Etre exaspéré, par exemple par Monsieur Hessel, ne fait pas de soi un(e) terroriste.

Mais il est cohérent de légitimer moralement le terrorisme quand on fréquente une organisation terroriste comme le Hamas.

Est-ce y aller trop fort que de reprocher à l’icône de légitimer moralement le terrorisme ?

Après tout il dit bien que celui-ci est « inacceptable. »

Certes, mais quelle raison donne-t-il à cette non « acceptabilité » ?

Le manque de résultats. En clair, ça ne marche pas, ça ne sert pas la cause. C’est à éviter car c’est inefficace.

Occultée, la violation majeure du droit humain. Etouffée, la voix de la réprobation du crime contre l’humain au nom d’une conscience universelle.

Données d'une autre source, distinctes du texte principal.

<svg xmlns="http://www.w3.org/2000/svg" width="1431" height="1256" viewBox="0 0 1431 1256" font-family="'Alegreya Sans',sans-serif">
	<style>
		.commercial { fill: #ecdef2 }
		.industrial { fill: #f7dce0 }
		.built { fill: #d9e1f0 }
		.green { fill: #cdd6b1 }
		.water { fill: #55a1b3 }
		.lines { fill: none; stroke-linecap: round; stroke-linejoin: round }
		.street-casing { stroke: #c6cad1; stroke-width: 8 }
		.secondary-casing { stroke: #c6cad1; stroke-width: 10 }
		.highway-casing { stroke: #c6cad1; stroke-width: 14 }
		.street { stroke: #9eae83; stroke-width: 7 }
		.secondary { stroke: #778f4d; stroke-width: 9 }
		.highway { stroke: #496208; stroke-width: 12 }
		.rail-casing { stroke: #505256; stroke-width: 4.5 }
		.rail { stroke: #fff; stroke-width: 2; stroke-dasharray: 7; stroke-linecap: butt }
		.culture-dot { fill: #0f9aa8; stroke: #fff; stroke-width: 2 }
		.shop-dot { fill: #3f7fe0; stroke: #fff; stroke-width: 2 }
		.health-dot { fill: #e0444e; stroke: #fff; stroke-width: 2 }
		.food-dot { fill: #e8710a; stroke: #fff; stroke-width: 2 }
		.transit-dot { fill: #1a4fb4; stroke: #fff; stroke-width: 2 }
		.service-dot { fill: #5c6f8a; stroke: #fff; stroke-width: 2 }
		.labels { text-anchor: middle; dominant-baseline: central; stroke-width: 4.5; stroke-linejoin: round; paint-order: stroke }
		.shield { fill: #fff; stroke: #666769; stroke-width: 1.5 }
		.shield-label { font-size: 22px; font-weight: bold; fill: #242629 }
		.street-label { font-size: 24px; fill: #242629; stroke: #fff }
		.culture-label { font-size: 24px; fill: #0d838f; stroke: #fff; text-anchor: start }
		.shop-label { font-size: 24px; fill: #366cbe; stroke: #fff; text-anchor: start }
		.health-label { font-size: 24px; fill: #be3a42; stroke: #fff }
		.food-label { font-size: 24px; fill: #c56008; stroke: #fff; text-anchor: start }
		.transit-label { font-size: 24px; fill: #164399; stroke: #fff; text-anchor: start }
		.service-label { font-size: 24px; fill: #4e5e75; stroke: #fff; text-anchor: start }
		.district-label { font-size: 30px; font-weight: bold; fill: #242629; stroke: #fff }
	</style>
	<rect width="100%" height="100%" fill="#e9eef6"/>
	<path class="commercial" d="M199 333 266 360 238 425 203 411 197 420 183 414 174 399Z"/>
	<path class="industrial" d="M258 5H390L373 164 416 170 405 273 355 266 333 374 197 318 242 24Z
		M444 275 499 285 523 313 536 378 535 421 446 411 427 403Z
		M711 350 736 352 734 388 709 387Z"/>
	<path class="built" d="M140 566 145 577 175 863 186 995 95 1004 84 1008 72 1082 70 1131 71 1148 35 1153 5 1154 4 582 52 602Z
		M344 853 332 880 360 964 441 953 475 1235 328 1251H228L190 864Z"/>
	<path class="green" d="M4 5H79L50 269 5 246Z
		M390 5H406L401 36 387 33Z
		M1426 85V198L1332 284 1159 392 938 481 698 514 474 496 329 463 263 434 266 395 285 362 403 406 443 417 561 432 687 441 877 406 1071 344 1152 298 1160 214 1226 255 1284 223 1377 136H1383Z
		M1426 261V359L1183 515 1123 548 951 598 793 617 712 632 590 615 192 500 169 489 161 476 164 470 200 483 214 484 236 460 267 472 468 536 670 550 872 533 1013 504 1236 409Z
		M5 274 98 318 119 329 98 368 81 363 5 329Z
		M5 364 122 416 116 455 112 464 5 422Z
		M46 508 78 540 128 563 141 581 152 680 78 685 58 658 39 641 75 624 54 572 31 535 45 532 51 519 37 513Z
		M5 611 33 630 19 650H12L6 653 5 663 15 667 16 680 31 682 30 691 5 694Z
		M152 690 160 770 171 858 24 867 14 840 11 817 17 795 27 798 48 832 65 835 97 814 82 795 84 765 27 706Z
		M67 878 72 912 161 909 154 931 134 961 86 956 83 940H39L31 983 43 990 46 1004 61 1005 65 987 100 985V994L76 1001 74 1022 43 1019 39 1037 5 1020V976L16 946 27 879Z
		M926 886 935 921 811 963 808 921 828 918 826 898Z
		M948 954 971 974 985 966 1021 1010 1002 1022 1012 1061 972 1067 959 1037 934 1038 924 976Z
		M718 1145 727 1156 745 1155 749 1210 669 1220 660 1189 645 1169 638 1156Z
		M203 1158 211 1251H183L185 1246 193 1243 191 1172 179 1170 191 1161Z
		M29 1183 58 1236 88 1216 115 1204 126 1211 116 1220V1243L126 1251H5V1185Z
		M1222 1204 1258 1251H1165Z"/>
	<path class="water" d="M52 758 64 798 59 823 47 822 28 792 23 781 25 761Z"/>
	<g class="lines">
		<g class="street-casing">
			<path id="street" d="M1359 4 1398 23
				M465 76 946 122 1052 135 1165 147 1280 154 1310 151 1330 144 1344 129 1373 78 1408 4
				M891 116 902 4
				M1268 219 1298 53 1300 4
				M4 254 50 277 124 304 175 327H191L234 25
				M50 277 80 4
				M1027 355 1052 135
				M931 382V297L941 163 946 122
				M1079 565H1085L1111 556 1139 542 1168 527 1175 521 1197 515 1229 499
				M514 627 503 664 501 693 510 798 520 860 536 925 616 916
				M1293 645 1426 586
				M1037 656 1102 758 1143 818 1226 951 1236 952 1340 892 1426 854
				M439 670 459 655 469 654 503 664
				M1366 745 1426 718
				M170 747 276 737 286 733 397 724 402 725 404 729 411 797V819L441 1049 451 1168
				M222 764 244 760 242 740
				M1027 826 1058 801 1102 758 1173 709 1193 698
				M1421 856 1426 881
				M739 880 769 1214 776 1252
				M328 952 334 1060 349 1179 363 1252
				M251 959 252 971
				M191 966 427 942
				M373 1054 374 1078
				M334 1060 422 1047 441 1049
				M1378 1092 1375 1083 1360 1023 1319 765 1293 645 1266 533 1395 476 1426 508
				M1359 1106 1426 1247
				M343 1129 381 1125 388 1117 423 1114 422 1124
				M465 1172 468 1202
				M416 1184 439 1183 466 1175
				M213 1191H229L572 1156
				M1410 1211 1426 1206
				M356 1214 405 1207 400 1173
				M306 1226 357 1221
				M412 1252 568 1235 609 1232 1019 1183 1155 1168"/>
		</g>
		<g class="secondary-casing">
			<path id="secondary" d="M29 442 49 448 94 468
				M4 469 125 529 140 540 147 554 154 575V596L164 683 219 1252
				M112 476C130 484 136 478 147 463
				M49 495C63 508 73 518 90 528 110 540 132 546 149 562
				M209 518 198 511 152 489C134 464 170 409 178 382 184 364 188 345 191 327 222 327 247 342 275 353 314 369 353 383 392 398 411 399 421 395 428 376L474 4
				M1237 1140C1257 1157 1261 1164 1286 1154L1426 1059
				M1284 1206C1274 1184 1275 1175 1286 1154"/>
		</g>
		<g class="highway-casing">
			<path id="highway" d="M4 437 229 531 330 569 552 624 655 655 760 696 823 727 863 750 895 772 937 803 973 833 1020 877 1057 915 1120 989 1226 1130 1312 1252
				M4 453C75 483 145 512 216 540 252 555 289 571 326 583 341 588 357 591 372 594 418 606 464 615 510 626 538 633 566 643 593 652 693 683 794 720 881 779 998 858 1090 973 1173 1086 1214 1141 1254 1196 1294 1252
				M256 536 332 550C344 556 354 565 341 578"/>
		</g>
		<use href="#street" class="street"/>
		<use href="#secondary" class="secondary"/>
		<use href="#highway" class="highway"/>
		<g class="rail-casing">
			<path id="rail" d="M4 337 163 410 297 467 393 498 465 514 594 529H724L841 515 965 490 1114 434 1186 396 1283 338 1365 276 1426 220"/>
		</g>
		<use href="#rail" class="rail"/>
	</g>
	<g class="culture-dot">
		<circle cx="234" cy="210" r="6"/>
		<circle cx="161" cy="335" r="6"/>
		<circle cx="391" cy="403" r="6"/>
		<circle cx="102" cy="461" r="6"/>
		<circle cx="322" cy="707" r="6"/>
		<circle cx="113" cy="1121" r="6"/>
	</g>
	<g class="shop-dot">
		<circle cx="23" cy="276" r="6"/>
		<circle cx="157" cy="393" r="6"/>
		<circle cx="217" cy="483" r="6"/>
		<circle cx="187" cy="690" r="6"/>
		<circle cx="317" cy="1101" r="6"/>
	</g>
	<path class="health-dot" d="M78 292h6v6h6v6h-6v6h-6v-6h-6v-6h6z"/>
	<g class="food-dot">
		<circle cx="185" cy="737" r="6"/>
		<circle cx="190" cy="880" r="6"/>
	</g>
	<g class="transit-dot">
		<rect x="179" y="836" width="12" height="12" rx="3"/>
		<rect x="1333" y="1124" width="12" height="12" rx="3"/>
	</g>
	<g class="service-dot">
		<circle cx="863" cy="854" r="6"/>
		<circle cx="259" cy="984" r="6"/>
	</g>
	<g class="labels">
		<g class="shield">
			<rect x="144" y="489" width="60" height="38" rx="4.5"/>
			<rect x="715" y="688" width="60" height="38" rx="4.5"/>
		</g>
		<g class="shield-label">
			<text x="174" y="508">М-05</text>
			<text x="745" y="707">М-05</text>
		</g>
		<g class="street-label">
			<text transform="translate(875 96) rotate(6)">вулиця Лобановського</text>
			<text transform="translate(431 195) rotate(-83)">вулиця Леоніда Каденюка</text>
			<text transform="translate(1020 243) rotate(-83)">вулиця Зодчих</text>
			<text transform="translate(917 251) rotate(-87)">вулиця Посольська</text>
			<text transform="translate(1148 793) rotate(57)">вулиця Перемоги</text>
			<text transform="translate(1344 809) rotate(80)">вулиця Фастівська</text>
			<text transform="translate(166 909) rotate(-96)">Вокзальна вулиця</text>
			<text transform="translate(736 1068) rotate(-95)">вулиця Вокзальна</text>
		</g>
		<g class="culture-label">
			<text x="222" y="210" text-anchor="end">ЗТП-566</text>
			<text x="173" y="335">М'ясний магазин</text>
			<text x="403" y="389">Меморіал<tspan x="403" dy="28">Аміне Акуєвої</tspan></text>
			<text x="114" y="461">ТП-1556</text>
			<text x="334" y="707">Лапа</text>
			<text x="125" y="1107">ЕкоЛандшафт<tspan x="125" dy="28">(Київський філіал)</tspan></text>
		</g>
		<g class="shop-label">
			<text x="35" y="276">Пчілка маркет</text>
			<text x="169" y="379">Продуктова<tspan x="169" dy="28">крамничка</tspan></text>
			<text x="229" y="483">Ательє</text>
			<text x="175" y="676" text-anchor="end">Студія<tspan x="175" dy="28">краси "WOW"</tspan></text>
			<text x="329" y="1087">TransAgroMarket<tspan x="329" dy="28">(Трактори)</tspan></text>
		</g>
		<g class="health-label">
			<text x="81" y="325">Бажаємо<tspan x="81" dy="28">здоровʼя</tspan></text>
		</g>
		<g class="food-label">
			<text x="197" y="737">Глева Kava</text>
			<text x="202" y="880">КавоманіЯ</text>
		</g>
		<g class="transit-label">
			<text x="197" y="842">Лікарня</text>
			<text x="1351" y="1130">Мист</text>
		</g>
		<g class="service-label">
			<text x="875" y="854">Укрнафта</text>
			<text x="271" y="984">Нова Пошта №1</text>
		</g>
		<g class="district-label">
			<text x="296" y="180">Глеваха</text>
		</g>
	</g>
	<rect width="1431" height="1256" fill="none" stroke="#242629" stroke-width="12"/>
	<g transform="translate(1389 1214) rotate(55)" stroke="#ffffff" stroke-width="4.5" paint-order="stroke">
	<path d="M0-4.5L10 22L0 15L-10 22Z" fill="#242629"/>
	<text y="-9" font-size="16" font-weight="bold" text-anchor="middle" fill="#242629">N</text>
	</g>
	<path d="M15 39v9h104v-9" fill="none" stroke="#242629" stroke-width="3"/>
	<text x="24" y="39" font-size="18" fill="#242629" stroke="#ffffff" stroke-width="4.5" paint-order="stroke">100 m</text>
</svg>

Quel recul de la morale et du droit !

Il y a quelques années l’avocat palestinien Raji Sourani, avait fait un reproche à un appel lancé par des intellectuels palestiniens hostiles à la poursuite des attentats qui visaient alors presque quotidiennement les civils israéliens.

En substance, il regrettait que leur condamnation porte sur l’inopportunité, le caractère contre-productif, au lieu de porter sur le fonds, sur le caractère inadmissible de ces actes.

Raji Sourani avait alors parfaitement raison.

Depuis il semble qu’il ait cessé de faire entendre cette voix de la conscience morale, capable d’embrasser l’altérité et de défendre des droits humains universels. Il s’est sans doute adapté aux temps nouveaux.

A qui la faute ?

Posons la question. Et surtout indignons-nous.